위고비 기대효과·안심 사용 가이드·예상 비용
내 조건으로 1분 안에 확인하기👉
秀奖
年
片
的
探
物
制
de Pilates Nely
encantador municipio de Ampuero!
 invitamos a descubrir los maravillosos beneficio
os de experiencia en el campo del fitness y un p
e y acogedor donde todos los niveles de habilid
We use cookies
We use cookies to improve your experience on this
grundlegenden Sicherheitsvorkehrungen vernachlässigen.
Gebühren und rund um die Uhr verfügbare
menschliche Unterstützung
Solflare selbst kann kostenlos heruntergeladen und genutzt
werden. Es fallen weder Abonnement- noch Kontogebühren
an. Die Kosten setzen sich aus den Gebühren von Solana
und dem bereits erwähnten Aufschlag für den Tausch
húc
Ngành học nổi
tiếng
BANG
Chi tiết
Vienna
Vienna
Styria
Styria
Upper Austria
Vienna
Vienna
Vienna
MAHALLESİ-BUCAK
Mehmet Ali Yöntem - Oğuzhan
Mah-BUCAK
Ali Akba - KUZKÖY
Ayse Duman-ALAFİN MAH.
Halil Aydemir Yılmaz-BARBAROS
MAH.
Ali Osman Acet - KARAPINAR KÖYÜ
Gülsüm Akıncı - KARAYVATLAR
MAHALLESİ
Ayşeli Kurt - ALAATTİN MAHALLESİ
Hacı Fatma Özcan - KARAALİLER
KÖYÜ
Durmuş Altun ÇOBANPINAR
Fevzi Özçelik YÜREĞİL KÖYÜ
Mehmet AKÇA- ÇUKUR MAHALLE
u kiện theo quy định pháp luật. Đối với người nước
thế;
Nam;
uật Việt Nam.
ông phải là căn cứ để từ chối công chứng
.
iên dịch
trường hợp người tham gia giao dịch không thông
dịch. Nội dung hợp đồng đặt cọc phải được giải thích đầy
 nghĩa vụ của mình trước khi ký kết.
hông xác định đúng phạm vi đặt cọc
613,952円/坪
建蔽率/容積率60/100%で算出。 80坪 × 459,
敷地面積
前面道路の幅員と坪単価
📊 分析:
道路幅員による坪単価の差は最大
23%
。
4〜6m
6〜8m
::::::
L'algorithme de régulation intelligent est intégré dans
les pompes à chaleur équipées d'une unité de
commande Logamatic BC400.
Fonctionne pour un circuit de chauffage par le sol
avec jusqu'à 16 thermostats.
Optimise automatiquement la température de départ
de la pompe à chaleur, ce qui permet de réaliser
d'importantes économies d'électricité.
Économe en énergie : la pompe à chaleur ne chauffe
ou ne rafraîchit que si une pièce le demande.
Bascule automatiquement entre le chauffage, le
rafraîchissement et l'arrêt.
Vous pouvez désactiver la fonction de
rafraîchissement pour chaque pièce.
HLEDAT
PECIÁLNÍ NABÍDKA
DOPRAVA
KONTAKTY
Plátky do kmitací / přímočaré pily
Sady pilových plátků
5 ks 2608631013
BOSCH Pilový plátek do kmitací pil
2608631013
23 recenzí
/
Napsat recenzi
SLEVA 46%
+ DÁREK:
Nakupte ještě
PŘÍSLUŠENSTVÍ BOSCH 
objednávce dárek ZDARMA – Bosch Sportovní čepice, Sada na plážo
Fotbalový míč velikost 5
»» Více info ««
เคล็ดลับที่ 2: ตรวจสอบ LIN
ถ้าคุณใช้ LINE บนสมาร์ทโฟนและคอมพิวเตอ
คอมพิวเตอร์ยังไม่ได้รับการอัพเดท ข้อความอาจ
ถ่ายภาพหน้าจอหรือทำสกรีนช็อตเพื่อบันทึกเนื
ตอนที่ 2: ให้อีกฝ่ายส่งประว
::::::
> _Exercise requirements_:
Please locate every line in the items above that contains the word "chauffage" and copy each of those lines out in full.

> _Reply to the task_:
Fonctionne pour un circuit de chauffage par le sol
Bascule automatiquement entre le chauffage, le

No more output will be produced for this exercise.